Written task.
What is needed is an exact copy of all the lines below.
((
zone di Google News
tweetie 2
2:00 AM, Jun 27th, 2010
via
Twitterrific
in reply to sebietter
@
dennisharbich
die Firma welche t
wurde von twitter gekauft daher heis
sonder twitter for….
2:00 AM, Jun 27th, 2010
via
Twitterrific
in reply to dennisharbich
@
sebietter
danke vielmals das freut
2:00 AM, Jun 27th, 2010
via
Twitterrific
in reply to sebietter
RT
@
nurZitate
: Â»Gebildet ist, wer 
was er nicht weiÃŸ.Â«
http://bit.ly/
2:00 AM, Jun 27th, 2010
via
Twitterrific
))
Result of this task.
zone di Google News
tweetie 2
2:00 AM, Jun 27th, 2010
via
Twitterrific
in reply to sebietter
@
dennisharbich
die Firma welche t
wurde von twitter gekauft daher heis
sonder twitter for….
2:00 AM, Jun 27th, 2010
via
Twitterrific
in reply to dennisharbich
@
sebietter
danke vielmals das freut
2:00 AM, Jun 27th, 2010
via
Twitterrific
in reply to sebietter
RT
@
nurZitate
: Â»Gebildet ist, wer 
was er nicht weiÃŸ.Â«
http://bit.ly/
2:00 AM, Jun 27th, 2010
via
Twitterrific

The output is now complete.